Rotterdam, 11 July 2012 - From today, the Dutch coastline will be permanently different. Queen Beatrix gave the sign for the closure of the seawall of Maasvlakte 2. At slack water, when there was minimal current, the large equipment of contractors Boskalis and Van Oord closed the gap in the eleven-kilometre long seawall. Hans Smits, President and CEO of the Port of Rotterdam Authority: ‘After 3.5 years of hard work, today we reached a major milestone. The seawall around Maasvlakte 2 has been closed and these 2,000 hectares of new Netherlands are properly protected against the sea.’
At the end of 2008, the Port of Rotterdam Authority commenced construction of Maasvlakte 2, the land reclamation project in the North Sea for the development of the port of Rotterdam. The construction of the new port area is on schedule, and the first container terminals will be operational in 2014. This project changes the map of the Netherlands. The port of Rotterdam grows by 20%, the Netherlands becomes 2,000 hectares larger, and the coastline is 3.5 km further in the sea.
That new coastline is now approaching its completion. Its construction took place from two sides over the past years. On the northern side, alongside the navigation channel to the port, 3.5 km of hard seawall was built. The construction is unique in the Netherlands due to the stony dune in combination with a block dam for which almost 20,000 concrete blocks from the seawall of the existing Maasvlakte were reused. On the south side, a soft seawall of 7.5 km was built, made up of beach with dunes of 14 metres high. The dune has been planted along its entire length with marram grass. The beach on the south side has been widened by 100 metres so that beachgoers can enjoy a lovely wide beach at high tide as well. Today the gap between these two sections was closed.

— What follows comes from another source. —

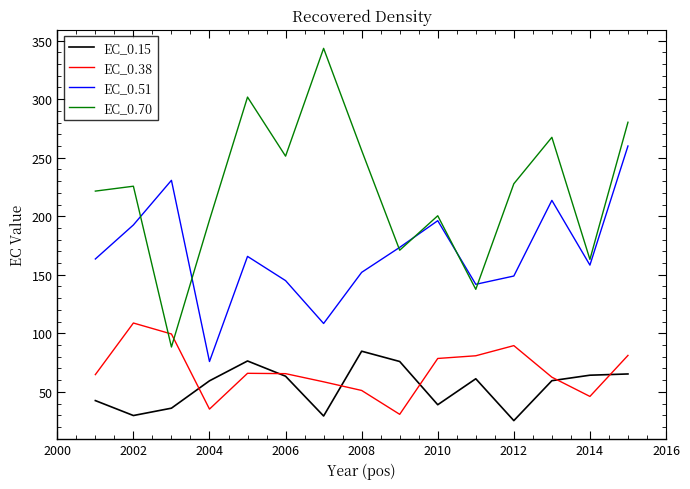

True or false: EC_0.51 and EC_0.15 intersect in this chart.

False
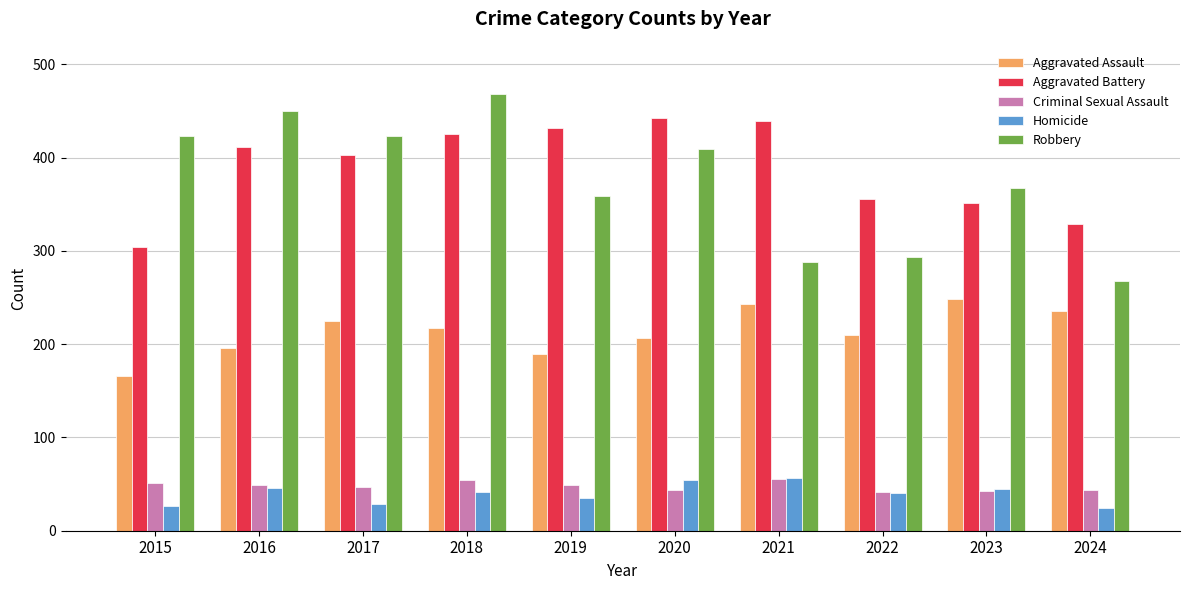

Read the Aggravated Battery value at 2022.

356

Since the middle of June, the trailing suction hopper dredgers Prins der Nederlanden and Vox Máxima and the cutter suction dredger Edax have been bringing the last 10 million cubic metres of sand to the missing section of seawall between the sand and the stony dune. Today the three dredgers are joining forces to connect the northern and southern sections of the outer contour. This first large sand closure since the construction of the Philipsdam 25 years ago is an impressive exploit of the hydraulic engineering contractors Boskalis and Van Oord, united in PUMA (Projectorganisatie Uitbreiding Maasvlakte).
Pride of Holland
The construction of Maasvlakte 2 is a part of the Pride of Holland. The two large Dutch hydraulic engineering companies Boskalis and Van Oord constructed this new land in a very short time. The new area is expected to enable the activities in the port of Rotterdam to continue to grow, certainly in the coming 20 to 25 years. That is good for international trade, good for the position of Rotterdam as the gateway to Europe and good for employment.